The FDA's Cardiovascular and Renal Drugs Advisory Committee (CRDAC) has voted in favor of Stealth BioTherapeutics' elamipretide for the treatment of Barth syndrome, a rare and life-threatening genetic disorder. The committee's decision, while not binding, signals a potential path forward for the drug despite concerns raised about the robustness of the supporting clinical data. The vote was 10 in favor and 6 against, reflecting the complexities and uncertainties surrounding the evidence presented.
The CRDAC's decision was based on a review of data from several studies, including the TAZPOWER Part 2 baseline-controlled extension study and the SPIBA-001 Phase 3 natural history control study. While the SPIBA-001 trial met its primary endpoint, the FDA expressed concerns regarding the study design, particularly the use of natural history controls and potential biases. Specifically, the FDA noted the potential for selection bias and confounding bias due to the lack of randomization.
Concerns Over Trial Design and Data Interpretation
One of the key issues raised by the FDA was the difficulty in attributing the findings from the SPIBA-001 trial and the open-label extension study (SPIBA-201 Part 2) solely to elamipretide, citing significant limitations in the study designs. Ann Punnoose, M.D., clinical reviewer for the FDA’s division of cardiology and nephrology, stated that the agency had difficulty interpreting the data due to these limitations.
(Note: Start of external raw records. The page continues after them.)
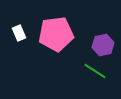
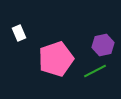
pink pentagon: moved 25 px down; rotated 12 degrees counterclockwise
green line: rotated 60 degrees counterclockwise
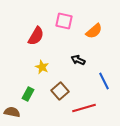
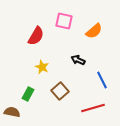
blue line: moved 2 px left, 1 px up
red line: moved 9 px right
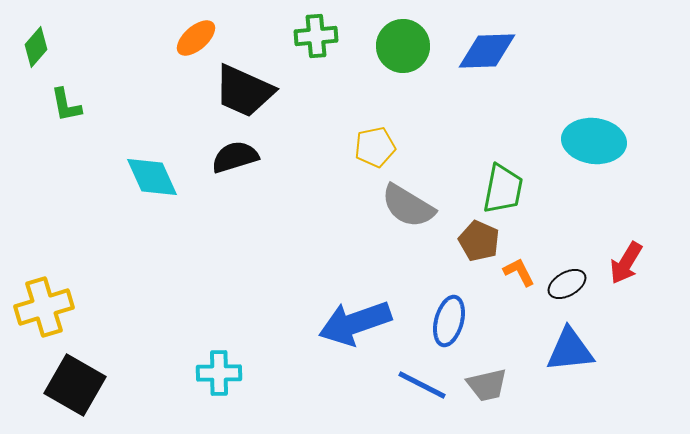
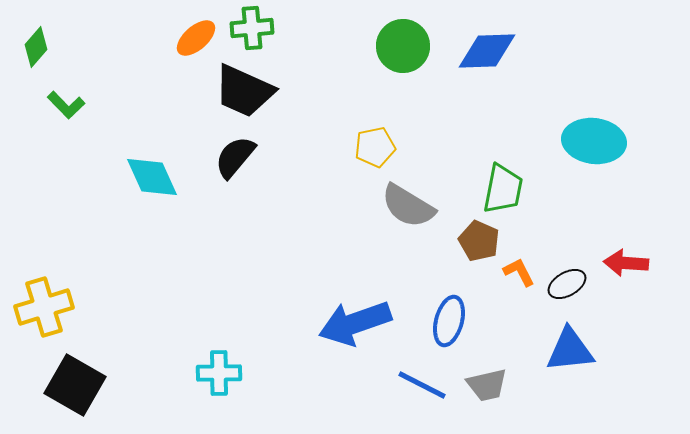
green cross: moved 64 px left, 8 px up
green L-shape: rotated 33 degrees counterclockwise
black semicircle: rotated 33 degrees counterclockwise
red arrow: rotated 63 degrees clockwise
Notably, the SPIBA-201 trial, a phase 2/3 study, failed to meet its primary endpoint of improving average distance walked. The data showed a non-statistically significant difference in walking distance between the elamipretide group (443.1 meters) and the placebo group (443.9 meters), with a p-value of 0.5. Despite these concerns, some committee members were swayed by the overall trend toward positive outcomes and the urgent need for a treatment option for Barth syndrome.
Patient Advocacy and Unmet Need
During the advisory committee meeting, the panel heard compelling testimonies from patients, caregivers, and healthcare providers who shared their experiences with elamipretide. Many described improvements in strength, stamina, and overall quality of life. Jacob Wilson, a 24-year-old man with Barth syndrome, shared that elamipretide made him feel like a "new person," enabling him to gain weight, strength, and stamina.
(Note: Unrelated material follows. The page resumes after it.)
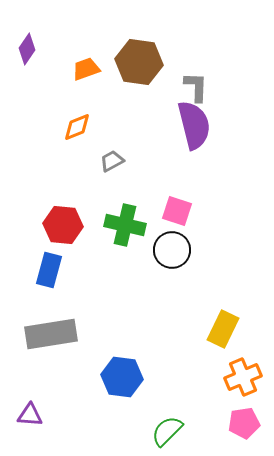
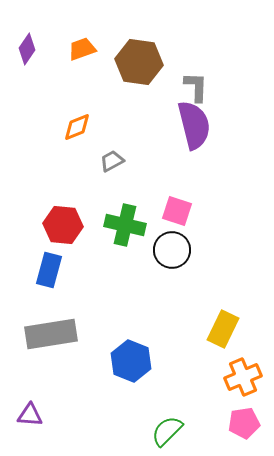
orange trapezoid: moved 4 px left, 20 px up
blue hexagon: moved 9 px right, 16 px up; rotated 15 degrees clockwise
Emily Milligan, executive director of the Barth Syndrome Foundation, emphasized the significant unmet medical need and urged the FDA to swiftly approve elamipretide. She stated that approving elamipretide would set an important precedent for addressing the unmet needs of patients and families affected by rare diseases.
Elamipretide: A Potential First-in-Class Therapy
Elamipretide is a first-in-class mitochondria-targeted therapeutic. Barth syndrome is an ultra-rare genetic condition primarily affecting males, characterized by cardiac abnormalities, muscle weakness, fatigue, and growth delays. It is estimated to affect approximately 1 in 1,000,000 males worldwide, with about 150 individuals affected in the United States. Currently, there are no FDA- or EMA-approved therapies for Barth syndrome.
Reenie McCarthy, Chief Executive Officer of Stealth BioTherapeutics, expressed gratitude to the patients, caregivers, advocates, and healthcare providers who shared their perspectives with the advisory committee. She stated that the company looks forward to collaborative conversations with the FDA as the agency completes its review of elamipretide.
FDA Decision and Future Implications
The FDA is expected to make its final decision on the approval of elamipretide by January 29, 2025. While the advisory committee's vote is not binding, the FDA typically follows its recommendations. If approved, elamipretide would be the first therapy for Barth syndrome, offering hope to patients and families affected by this devastating disease. The case highlights the challenges and complexities of developing therapies for ultra-rare diseases, where traditional clinical trial designs may not be feasible and regulatory flexibility is essential.